West Mall (威城 (Wēi Chéng)) is a shopping centre located in Bukit Batok, Singapore, next to Bukit Batok MRT station.

==Background==
West Mall was opened in 1998. It consists of eight storeys, for a total gross floor area of 204900 sqft, and sitting on a land area of 106000 sqft. West Mall houses a mix of retailers, such as fashion and accessory vendors, jewellery retailers, gifts and specialty stores, telcos, cafes and restaurants, a food court, a post office, a community library, a music school, electrical and household stores and a supermarket. The mall also has a carpark occupying two basement levels.

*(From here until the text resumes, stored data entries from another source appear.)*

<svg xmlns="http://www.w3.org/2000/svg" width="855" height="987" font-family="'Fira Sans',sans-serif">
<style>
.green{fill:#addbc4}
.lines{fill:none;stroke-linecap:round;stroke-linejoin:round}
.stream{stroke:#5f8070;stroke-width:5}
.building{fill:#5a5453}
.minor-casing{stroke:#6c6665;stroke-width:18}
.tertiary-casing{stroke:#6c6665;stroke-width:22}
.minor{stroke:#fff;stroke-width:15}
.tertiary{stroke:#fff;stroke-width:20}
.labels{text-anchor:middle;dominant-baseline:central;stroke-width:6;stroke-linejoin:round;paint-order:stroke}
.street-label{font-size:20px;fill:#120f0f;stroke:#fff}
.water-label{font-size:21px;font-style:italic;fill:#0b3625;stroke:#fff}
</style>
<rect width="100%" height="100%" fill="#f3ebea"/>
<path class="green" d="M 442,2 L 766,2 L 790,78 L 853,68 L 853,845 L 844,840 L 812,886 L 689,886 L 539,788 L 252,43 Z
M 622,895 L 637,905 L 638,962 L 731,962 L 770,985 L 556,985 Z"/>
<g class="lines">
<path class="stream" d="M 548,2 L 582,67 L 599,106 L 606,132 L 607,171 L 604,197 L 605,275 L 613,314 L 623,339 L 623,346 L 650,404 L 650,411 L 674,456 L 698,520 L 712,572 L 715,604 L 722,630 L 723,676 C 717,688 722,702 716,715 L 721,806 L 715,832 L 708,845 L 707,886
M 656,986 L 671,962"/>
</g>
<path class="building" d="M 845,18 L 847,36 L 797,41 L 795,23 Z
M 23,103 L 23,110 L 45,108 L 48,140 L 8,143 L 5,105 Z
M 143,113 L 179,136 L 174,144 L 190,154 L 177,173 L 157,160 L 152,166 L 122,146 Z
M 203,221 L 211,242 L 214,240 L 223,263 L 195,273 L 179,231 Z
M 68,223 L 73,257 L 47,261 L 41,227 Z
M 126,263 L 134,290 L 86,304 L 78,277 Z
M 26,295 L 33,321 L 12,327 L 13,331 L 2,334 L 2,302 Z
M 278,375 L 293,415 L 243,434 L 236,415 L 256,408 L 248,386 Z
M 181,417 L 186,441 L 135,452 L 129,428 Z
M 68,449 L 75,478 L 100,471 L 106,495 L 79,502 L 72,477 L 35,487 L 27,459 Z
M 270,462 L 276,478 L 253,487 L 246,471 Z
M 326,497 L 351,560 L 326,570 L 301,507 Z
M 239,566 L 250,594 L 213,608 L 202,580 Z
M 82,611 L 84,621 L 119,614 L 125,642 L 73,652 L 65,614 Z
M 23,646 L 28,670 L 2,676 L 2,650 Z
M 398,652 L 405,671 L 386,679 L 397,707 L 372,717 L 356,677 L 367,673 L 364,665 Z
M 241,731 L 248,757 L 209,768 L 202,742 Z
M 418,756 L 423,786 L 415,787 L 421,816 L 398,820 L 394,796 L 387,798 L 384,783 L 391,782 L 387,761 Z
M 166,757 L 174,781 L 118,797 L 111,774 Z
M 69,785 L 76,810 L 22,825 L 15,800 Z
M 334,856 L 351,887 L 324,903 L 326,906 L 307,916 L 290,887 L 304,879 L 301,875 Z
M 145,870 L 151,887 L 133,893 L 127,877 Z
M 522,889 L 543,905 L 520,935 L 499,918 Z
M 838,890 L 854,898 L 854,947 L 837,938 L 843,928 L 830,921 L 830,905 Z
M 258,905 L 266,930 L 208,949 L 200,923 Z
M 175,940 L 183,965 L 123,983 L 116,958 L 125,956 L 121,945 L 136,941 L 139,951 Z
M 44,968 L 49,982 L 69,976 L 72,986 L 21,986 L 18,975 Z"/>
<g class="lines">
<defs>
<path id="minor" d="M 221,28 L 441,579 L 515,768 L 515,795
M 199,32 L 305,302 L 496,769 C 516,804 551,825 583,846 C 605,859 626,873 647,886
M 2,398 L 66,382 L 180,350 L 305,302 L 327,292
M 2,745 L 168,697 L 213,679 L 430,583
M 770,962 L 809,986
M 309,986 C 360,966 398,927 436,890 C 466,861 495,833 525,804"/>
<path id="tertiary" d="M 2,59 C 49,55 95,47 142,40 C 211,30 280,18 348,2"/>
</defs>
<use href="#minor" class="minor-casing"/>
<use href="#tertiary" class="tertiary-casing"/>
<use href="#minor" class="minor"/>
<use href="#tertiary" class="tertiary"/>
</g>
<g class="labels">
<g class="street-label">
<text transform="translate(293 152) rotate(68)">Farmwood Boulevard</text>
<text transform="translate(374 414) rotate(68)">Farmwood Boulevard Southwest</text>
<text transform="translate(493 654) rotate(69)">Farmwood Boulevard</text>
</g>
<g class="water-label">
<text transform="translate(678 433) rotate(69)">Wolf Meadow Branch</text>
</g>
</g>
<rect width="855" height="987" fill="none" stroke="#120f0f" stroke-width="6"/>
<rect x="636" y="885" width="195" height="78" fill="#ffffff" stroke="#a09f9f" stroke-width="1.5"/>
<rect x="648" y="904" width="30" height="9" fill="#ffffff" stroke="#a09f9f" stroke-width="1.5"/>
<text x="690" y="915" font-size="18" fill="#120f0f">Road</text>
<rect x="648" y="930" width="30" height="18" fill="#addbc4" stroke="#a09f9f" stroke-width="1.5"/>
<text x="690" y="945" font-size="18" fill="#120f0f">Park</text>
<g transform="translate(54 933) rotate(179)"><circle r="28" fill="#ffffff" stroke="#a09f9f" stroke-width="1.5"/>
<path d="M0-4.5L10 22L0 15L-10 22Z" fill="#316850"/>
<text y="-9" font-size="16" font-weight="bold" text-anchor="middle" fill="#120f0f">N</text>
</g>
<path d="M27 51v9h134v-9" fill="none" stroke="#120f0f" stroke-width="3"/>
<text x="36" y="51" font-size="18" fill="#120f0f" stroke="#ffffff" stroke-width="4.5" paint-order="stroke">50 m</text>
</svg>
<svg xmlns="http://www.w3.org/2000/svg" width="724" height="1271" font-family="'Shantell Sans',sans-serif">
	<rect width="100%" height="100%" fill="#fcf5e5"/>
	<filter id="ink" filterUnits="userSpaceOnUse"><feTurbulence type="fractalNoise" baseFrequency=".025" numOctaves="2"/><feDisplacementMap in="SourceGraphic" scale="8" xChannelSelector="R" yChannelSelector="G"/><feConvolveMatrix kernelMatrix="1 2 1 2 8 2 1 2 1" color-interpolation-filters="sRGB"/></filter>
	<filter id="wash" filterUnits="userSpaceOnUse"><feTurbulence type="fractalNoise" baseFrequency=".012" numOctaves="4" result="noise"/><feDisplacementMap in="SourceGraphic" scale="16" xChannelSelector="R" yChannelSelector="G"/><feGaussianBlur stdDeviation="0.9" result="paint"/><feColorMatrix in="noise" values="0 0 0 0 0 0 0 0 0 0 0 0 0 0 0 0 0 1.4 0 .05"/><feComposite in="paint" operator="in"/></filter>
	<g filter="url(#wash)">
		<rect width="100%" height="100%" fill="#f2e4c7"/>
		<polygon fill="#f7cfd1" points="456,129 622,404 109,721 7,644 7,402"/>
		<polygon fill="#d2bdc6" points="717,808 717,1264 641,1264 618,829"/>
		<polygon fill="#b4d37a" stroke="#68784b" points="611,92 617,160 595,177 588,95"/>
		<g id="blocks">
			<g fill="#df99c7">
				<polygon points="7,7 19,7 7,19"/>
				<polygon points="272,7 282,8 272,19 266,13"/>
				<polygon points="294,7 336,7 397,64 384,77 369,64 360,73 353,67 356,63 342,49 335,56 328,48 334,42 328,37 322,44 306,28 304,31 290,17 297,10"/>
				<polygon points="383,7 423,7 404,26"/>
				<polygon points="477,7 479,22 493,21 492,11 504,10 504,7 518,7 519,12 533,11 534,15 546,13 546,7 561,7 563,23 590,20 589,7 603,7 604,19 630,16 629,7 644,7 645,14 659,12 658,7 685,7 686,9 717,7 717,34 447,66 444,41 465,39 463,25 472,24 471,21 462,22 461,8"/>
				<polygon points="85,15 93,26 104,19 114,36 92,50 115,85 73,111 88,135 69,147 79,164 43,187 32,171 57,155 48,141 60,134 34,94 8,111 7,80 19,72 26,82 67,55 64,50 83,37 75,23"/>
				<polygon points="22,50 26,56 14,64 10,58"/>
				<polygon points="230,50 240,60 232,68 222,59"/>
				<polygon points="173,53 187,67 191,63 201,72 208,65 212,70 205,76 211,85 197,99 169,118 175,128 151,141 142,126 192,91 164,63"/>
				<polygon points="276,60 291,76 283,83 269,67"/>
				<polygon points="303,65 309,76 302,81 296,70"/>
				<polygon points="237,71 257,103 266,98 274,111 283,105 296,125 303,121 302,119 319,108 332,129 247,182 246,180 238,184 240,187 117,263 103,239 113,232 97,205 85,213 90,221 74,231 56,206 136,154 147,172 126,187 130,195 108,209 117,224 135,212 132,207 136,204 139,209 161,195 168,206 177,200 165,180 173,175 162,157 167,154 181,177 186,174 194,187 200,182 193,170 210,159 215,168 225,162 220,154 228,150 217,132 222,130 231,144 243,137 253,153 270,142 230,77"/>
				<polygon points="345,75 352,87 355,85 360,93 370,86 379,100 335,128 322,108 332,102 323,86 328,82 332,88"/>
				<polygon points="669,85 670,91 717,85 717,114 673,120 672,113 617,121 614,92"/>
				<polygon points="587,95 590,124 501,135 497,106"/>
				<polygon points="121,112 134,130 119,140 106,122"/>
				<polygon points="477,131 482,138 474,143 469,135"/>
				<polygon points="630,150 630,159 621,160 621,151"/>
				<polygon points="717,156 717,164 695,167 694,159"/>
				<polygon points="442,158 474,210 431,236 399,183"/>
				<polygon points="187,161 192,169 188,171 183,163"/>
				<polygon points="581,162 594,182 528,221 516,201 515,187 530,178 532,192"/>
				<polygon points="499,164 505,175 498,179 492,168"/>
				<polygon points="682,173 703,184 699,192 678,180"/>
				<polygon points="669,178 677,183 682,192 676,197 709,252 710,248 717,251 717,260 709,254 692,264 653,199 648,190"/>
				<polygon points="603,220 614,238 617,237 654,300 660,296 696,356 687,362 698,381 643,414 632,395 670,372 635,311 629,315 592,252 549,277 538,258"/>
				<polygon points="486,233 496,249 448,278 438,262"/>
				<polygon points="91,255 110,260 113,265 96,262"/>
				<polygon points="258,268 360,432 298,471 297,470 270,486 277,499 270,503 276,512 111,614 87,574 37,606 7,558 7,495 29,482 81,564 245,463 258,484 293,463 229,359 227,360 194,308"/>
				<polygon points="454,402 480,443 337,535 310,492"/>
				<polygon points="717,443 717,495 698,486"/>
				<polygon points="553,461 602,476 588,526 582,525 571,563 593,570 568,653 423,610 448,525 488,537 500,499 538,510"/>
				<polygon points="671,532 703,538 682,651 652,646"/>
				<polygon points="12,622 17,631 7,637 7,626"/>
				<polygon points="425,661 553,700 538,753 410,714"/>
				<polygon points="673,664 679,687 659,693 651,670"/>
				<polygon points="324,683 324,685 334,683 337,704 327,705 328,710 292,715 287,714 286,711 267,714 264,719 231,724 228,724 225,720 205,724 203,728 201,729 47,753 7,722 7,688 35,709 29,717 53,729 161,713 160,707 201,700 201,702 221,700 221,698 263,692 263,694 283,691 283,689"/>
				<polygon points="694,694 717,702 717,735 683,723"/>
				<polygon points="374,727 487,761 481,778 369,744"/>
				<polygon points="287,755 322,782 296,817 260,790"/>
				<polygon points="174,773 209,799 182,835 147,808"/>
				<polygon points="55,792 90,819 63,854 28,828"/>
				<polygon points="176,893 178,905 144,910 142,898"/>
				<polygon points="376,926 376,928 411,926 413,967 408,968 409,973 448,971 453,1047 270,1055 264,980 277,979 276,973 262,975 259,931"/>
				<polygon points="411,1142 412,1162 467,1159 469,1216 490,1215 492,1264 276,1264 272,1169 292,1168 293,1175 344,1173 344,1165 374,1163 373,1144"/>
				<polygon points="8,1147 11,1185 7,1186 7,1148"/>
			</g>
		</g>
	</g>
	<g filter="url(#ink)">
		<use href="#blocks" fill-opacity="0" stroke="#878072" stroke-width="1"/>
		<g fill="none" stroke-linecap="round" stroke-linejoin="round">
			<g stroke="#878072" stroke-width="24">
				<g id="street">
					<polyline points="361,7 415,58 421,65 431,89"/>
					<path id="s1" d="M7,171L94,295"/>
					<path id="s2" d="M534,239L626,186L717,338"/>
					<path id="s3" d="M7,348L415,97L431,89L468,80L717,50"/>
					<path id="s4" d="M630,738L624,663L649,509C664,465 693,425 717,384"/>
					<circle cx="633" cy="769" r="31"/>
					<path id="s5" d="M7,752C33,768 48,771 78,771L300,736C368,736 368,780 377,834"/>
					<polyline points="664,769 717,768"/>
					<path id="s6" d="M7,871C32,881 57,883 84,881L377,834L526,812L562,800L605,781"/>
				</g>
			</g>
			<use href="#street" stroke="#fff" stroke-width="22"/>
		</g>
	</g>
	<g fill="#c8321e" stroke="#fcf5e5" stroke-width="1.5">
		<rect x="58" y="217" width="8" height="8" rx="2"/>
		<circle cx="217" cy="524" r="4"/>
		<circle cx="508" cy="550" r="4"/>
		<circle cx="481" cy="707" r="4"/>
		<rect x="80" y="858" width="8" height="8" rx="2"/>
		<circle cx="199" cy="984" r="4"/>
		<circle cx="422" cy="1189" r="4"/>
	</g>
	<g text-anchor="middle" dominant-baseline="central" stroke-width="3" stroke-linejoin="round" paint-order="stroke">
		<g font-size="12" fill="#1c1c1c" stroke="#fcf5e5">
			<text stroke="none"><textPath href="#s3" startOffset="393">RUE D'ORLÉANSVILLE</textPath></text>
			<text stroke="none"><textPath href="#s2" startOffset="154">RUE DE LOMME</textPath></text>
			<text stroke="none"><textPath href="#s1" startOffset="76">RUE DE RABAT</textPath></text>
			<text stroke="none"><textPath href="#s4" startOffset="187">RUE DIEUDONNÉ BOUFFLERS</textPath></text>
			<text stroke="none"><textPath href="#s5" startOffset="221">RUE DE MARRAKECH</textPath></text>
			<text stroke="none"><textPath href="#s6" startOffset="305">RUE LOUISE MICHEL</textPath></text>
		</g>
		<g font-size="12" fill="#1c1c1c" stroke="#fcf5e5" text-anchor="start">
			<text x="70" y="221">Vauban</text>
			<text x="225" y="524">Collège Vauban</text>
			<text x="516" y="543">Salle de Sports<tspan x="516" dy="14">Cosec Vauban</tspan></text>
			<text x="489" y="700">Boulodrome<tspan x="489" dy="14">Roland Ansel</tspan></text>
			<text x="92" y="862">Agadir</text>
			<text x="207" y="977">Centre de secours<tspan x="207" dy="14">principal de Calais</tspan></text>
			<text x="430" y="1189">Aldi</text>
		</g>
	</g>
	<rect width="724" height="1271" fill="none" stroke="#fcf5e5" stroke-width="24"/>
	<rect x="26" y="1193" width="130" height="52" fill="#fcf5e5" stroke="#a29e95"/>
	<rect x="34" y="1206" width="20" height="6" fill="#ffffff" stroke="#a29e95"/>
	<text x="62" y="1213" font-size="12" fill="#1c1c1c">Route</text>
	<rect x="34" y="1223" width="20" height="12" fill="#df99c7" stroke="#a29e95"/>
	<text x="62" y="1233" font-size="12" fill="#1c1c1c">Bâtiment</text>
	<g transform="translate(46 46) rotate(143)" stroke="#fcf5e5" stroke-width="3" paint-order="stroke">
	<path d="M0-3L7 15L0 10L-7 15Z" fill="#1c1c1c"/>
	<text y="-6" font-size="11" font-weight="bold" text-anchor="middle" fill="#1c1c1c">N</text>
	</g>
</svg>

In February 2025, Cathay Cineplexes closed its cinema in West Mall, citing the expiry of its lease, and with mutual consent with the landlord.

===Renovation===
West Mall underwent renovation works starting from the first half of 2023, aimed at revitalising its offerings to create a more community-centric and vibrant retail destination. The first enhancement, a new plaza for events and gatherings, was completed in June 2025, providing the mall sheltered access from Bukit Batok MRT Station. 22,000 sq ft of basement carpark space was also converted into retail space, featuring more than 20 new food and beverage and retail shops in Basement 1. The Bukit Batok Library was also revamped and doubled in size, reopening in March 2026.